The effectiveness of the integrity commissioner system has been questioned, considering that councils can vote against recommendations made and are responsible for appointing paid positions in the first place, said Andrew Sancton, a municipal expert and retired political science professor at the Western University of London. Ont.
“People have questioned exactly how neutral some of these integrity commissioners are because they don’t want to alienate a large number of councilors on a particular council because they might think that… they’re not going to get re-election,” Sancton said.
There is also the question of cost, he added. Asking an integrity commissioner to take on more responsibilities means more expenses for municipalities.
While they lack final decision-making power over complaints, Sancton said that, in his opinion, that may not be a bad thing.
“I think it’s probably best left to the council.
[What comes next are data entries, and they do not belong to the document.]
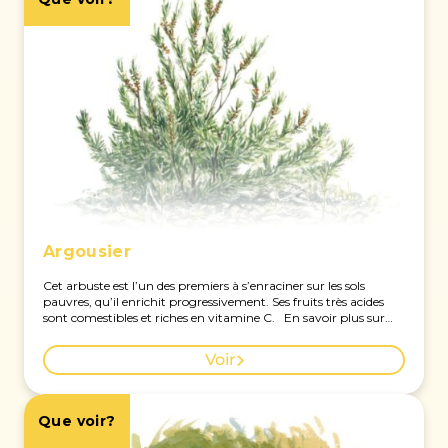
Argousier
Cet arbuste est l’un des premiers à s’enraciner sur les sols
pauvres, qu’il enrichit progressivement. Ses fruits très acides
sont comestibles et riches en vitamine C. En savoir plus sur
cette espèce à Genève.
Voir
Que voir?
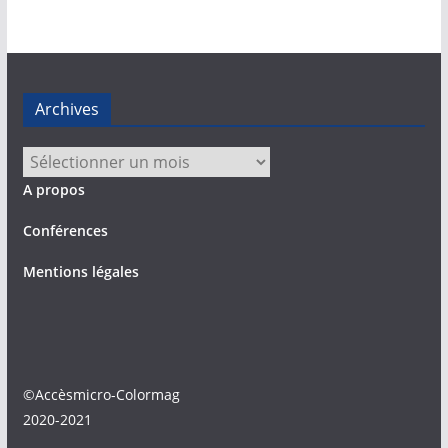
Archives
Archives
A propos
Conférences
Mentions légales
©Accèsmicro-Colormag
2020-2021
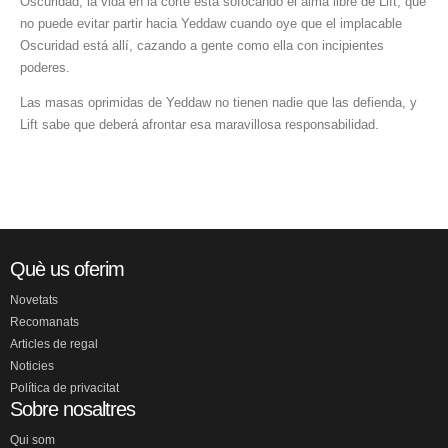
Oscuridad, la vida en la corte está sofocando el alma libre de Lift, que
no puede evitar partir hacia Yeddaw cuando oye que el implacable
Oscuridad está allí, cazando a gente como ella con incipientes
poderes.
Las masas oprimidas de Yeddaw no tienen nadie que las defienda, y
Lift sabe que deberá afrontar esa maravillosa responsabilidad.
Què us oferim
Novetats
Recomanats
Articles de regal
Noticies
Política de privacitat
Sobre nosaltres
Qui som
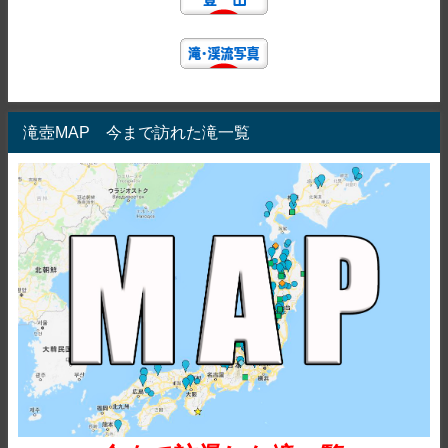
滝壺MAP 今まで訪れた滝一覧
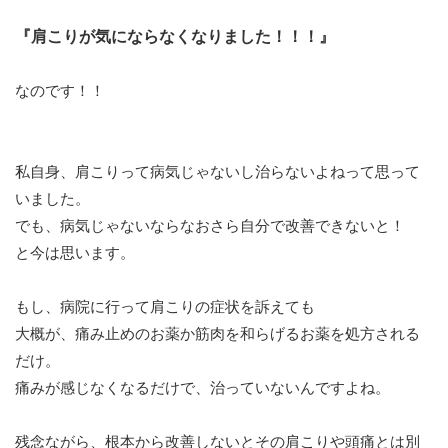
『肩こりが気にならなくなりました！！！』
なのです！！
私自身、肩こりって病気じゃないし治らないよねって思って
いました。
でも、病気じゃないならなおさら自分で改善できないと！
と今は思います。
もし、病院に行って肩こりの症状を訴えても
大概が、痛み止めのお薬か筋肉を和らげるお薬を処方される
だけ。
痛みが感じなくなるだけで、治っていないんですよね。
残念ながら、根本から改善しないとその肩こりや頭痛とは別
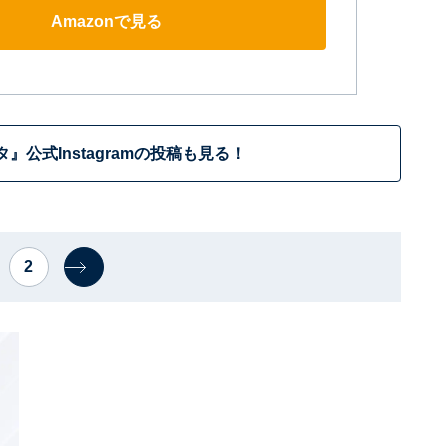
Amazonで見る
タ』公式Instagramの投稿も見る！
2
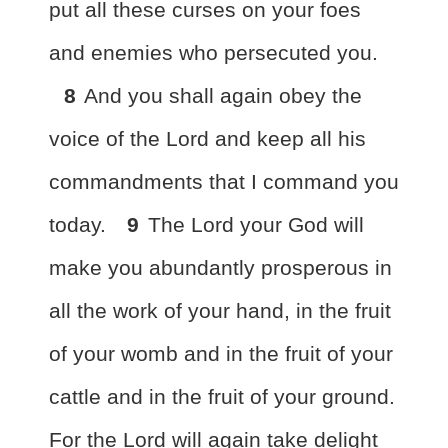
put all these curses on your foes
and enemies who persecuted you.
8
And you shall again obey the
voice of the Lord and keep all his
commandments that I command you
today.
9
The Lord your God will
make you abundantly prosperous in
all the work of your hand, in the fruit
of your womb and in the fruit of your
cattle and in the fruit of your ground.
For the Lord will again take delight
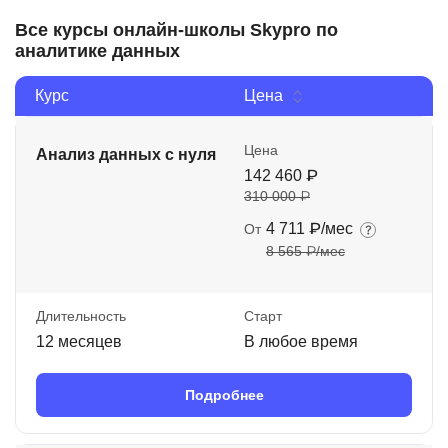
Все курсы онлайн-школы Skypro по
аналитике данных
Курс
Цена
Цена
Анализ данных с нуля
142 460 ₽
310 000 ₽
4 711 ₽/мес
От
8 565 ₽/мес
Длительность
Старт
12 месяцев
В любое время
Подробнее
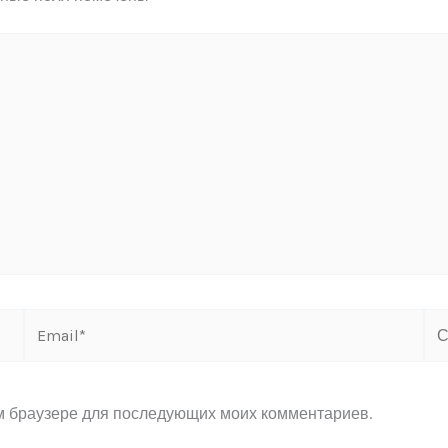
Email*
Са
ом браузере для последующих моих комментариев.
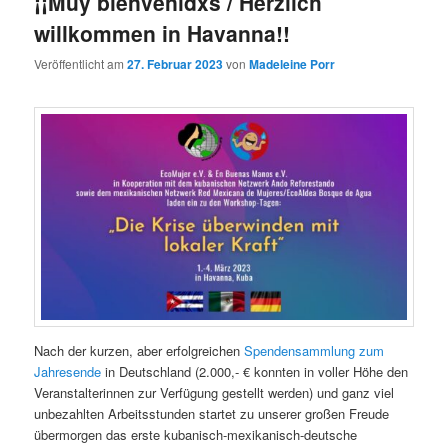
¡¡Muy bienvenidxs / Herzlich
willkommen in Havanna!!
Veröffentlicht am
27. Februar 2023
von
Madeleine Porr
Nach der kurzen, aber erfolgreichen
Spendensammlung zum
Jahresende
in Deutschland (2.000,- € konnten in voller Höhe den
Veranstalterinnen zur Verfügung gestellt werden) und ganz viel
unbezahlten Arbeitsstunden startet zu unserer großen Freude
übermorgen das erste kubanisch-mexikanisch-deutsche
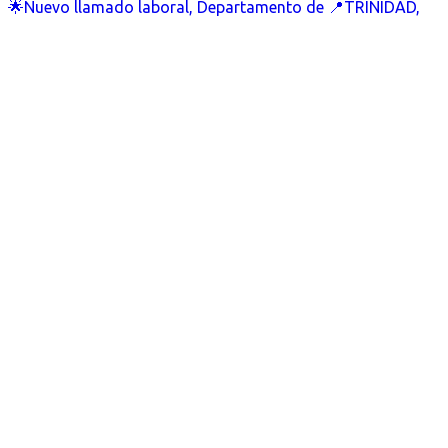
🌟Nuevo llamado laboral, Departamento de 📍TRINIDAD,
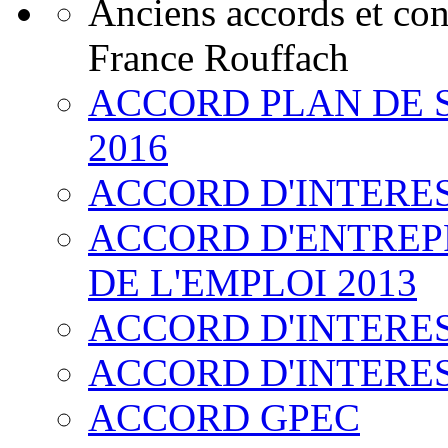
Anciens accords et co
France Rouffach
ACCORD PLAN DE 
2016
ACCORD D'INTERE
ACCORD D'ENTREPR
DE L'EMPLOI 2013
ACCORD D'INTERE
ACCORD D'INTERE
ACCORD GPEC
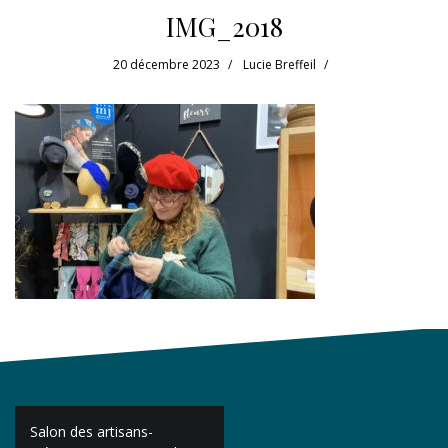
IMG_2018
20 décembre 2023
Lucie Breffeil
Navigation
Salon des artisans-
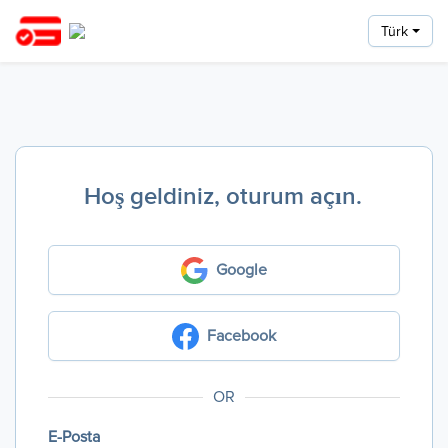
Türk
Hoş geldiniz, oturum açın.
Google
Facebook
OR
E-Posta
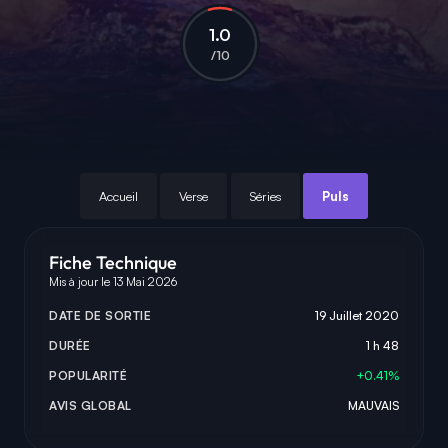
1.0
/10
Accueil
Verse
Séries
Puls
Fiche Technique
Mis à jour le 13 Mai 2026
DATE DE SORTIE
19 Juillet 2020
DURÉE
1 h 48
POPULARITÉ
+0.41%
AVIS GLOBAL
MAUVAIS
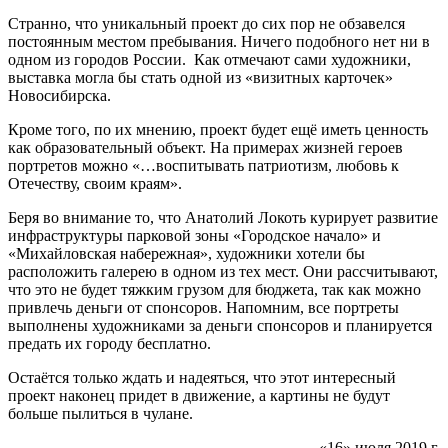
Странно, что уникальный проект до сих пор не обзавелся
постоянным местом пребывания. Ничего подобного нет ни в
одном из городов России. Как отмечают сами художники,
выставка могла бы стать одной из «визитных карточек»
Новосибирска.
Кроме того, по их мнению, проект будет ещё иметь ценность
как образовательный объект. На примерах жизней героев
портретов можно «…воспитывать патриотизм, любовь к
Отечеству, своим краям».
Беря во внимание то, что Анатолий Локоть курирует развитие
инфраструктуры парковой зоны «Городское начало» и
«Михайловская набережная», художники хотели бы
расположить галерею в одном из тех мест. Они рассчитывают,
что это не будет тяжким грузом для бюджета, так как можно
привлечь деньги от спонсоров. Напомним, все портреты
выполнены художниками за деньги спонсоров и планируется
предать их городу бесплатно.
Остаётся только ждать и надеяться, что этот интересный
проект наконец придет в движение, а картины не будут
больше пылиться в чулане.
«16» июля 2019 г.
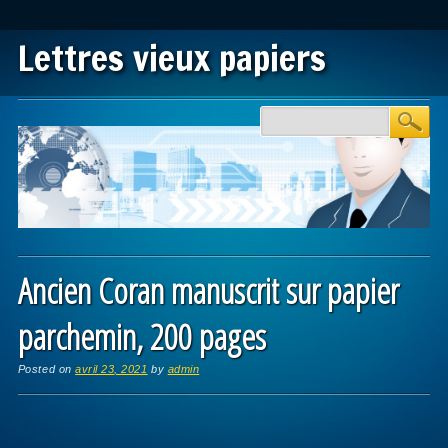
Lettres vieux papiers
Main menu
Skip to content
Ancien Coran manuscrit sur papier
parchemin, 200 pages
Posted on
avril 23, 2021
by
admin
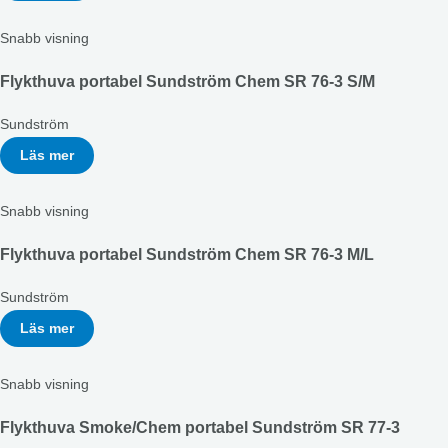
Snabb visning
Flykthuva portabel Sundström Chem SR 76-3 S/M
Sundström
Läs mer
Snabb visning
Flykthuva portabel Sundström Chem SR 76-3 M/L
Sundström
Läs mer
Snabb visning
Flykthuva Smoke/Chem portabel Sundström SR 77-3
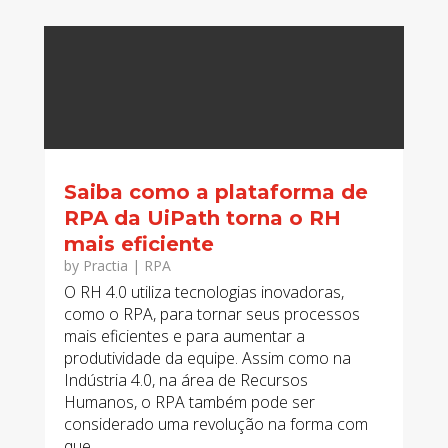
Saiba como a plataforma de
RPA da UiPath torna o RH
mais eficiente
by
Practia
|
RPA
O RH 4.0 utiliza tecnologias inovadoras,
como o RPA, para tornar seus processos
mais eficientes e para aumentar a
produtividade da equipe. Assim como na
Indústria 4.0, na área de Recursos
Humanos, o RPA também pode ser
considerado uma revolução na forma com
que...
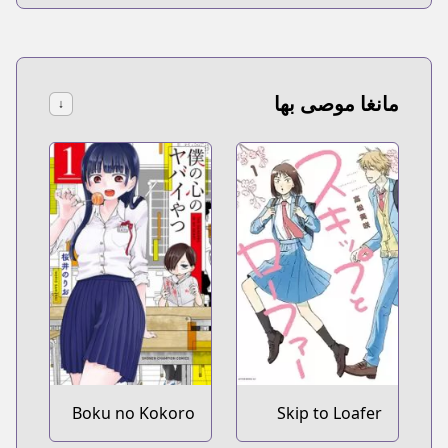
مانغا موصى بها
↓
Boku no Kokoro
Skip to Loafer
no Yabai Yatsu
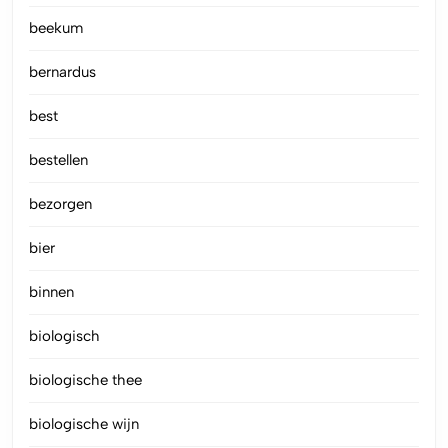
beekum
bernardus
best
bestellen
bezorgen
bier
binnen
biologisch
biologische thee
biologische wijn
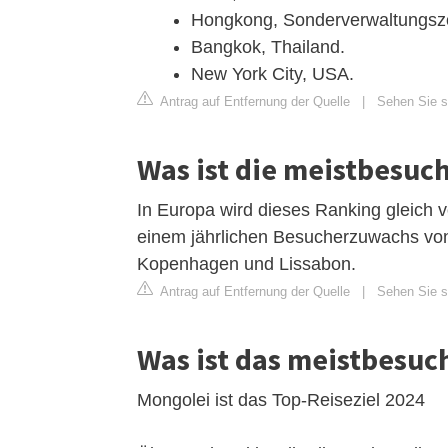
Hongkong, Sonderverwaltungszo
Bangkok, Thailand.
New York City, USA.
Antrag auf Entfernung der Quelle
|
Sehen Sie si
Was ist die meistbesuch
In Europa wird dieses Ranking gleich 
einem jährlichen Besucherzuwachs von 8
Kopenhagen und Lissabon.
Antrag auf Entfernung der Quelle
|
Sehen Sie si
Was ist das meistbesuc
Mongolei ist das Top-Reiseziel 2024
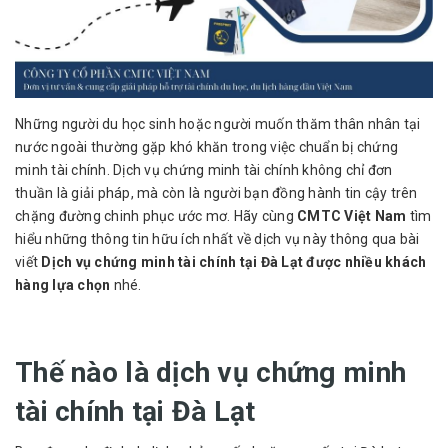
Những người du học sinh hoặc người muốn thăm thân nhân tại
nước ngoài thường gặp khó khăn trong việc chuẩn bị chứng
minh tài chính. Dịch vụ chứng minh tài chính không chỉ đơn
thuần là giải pháp, mà còn là người bạn đồng hành tin cậy trên
chặng đường chinh phục ước mơ. Hãy cùng
CMTC Việt Nam
tìm
hiểu những thông tin hữu ích nhất về dịch vụ này thông qua bài
viết
Dịch vụ chứng minh tài chính tại Đà Lạt được nhiều khách
hàng lựa chọn
nhé.
Thế nào là dịch vụ chứng minh
tài chính tại Đà Lạt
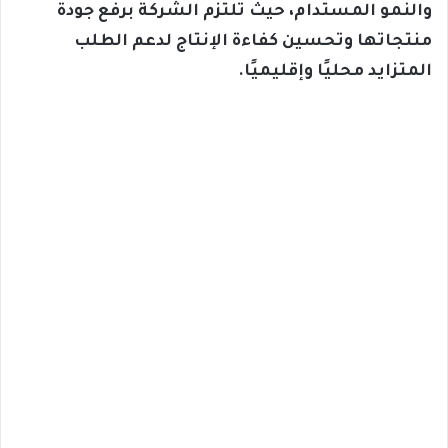
والنمو المستدام، حيث تلتزم الشركة برفع جودة
منتجاتها وتحسين كفاءة الإنتاج لدعم الطلب
المتزايد محليًا وإقليميًا.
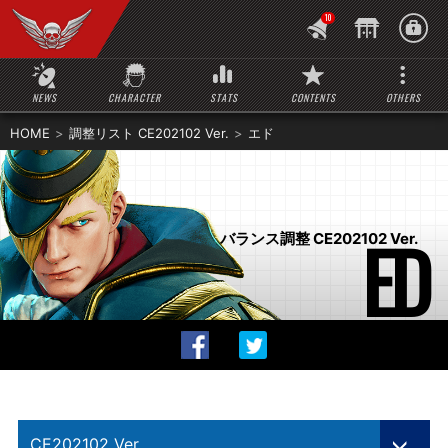
10
NEWS
CHARACTER
STATS
CONTENTS
OTHERS
HOME
調整リスト CE202102 Ver.
エド
ED
バランス調整 CE202102 Ver.
CE202102 Ver.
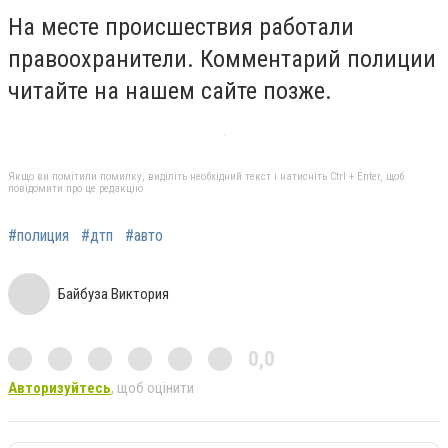
На месте происшествия работали
правоохранители. Комментарий полиции
читайте на нашем сайте позже.
Якщо ви помітили помилку, виділіть необхідний текст і натисніть Ctrl + Enter, щоб
повідомити про це редакцію
#полиция
#дтп
#авто
Байбуза Виктория
0,0
Авторизуйтесь
, щоб оцінити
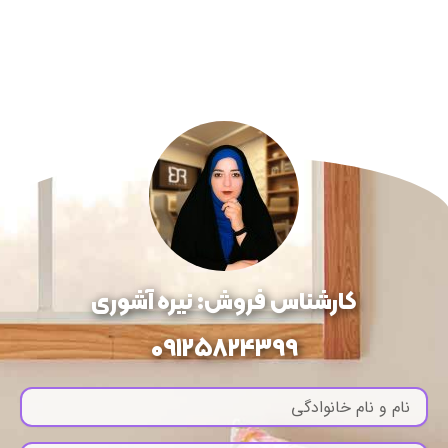
کارشناس فروش: نیره آشوری
09125824399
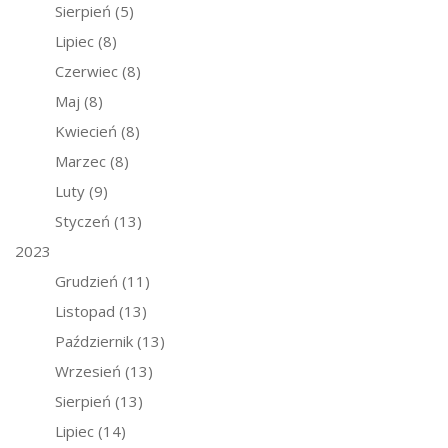
Sierpień
(5)
Lipiec
(8)
Czerwiec
(8)
Maj
(8)
Kwiecień
(8)
Marzec
(8)
Luty
(9)
Styczeń
(13)
2023
Grudzień
(11)
Listopad
(13)
Październik
(13)
Wrzesień
(13)
Sierpień
(13)
Lipiec
(14)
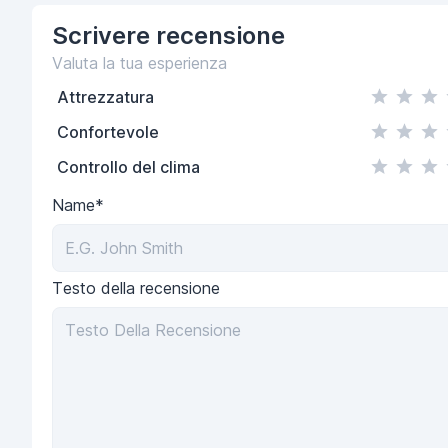
Scrivere
recensione
Valuta la tua esperienza
Attrezzatura
Confortevole
Controllo del clima
Name*
Testo della recensione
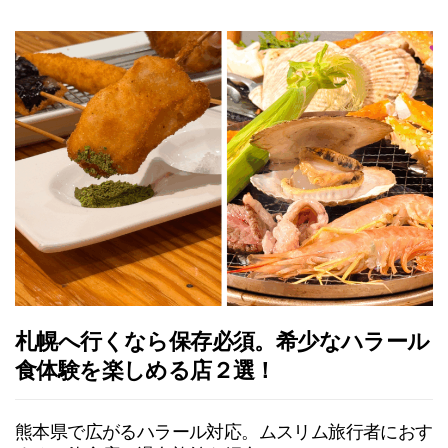
札幌へ行くなら保存必須。希少なハラール
食体験を楽しめる店２選！
熊本県で広がるハラール対応。ムスリム旅行者におす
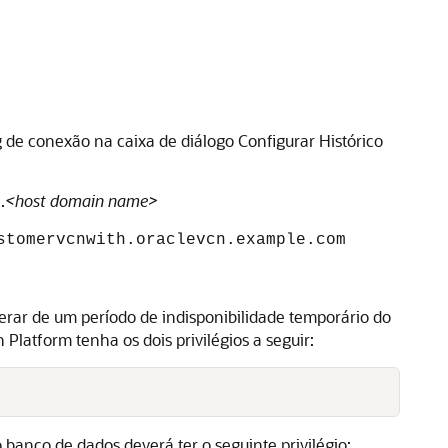
ng de conexão na caixa de diálogo
Configurar Histórico
>
.
<host domain name>
stomervcnwith.oraclevcn.example.com
erar de um período de indisponibilidade temporário do
n Platform
tenha os dois privilégios a seguir:
o banco de dados deverá ter o seguinte privilégio:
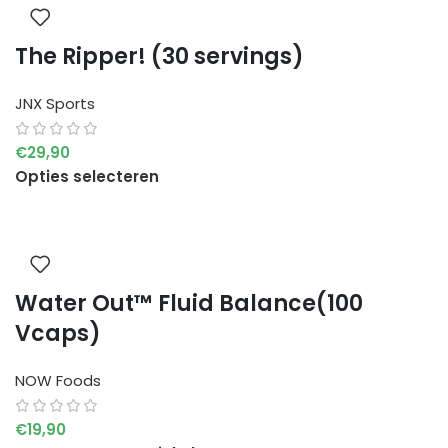
The Ripper! (30 servings)
JNX Sports
€
29,90
Opties selecteren
Water Out™ Fluid Balance(100
Vcaps)
NOW Foods
€
19,90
I mean, again, I emphasize that we’re not talking about anyone breaking a law here. We’re talking about them breaking a code of conduct, which is simply a statement of good things to do.” and/or bad things to avoid.
While integrity commissioners play an important oversight role, they also educate the council on the dos and don’ts of municipal representation. However, at the end of the day, “you can be as polite as you want and some councilors will still do stupid and inappropriate things,” Sancton said.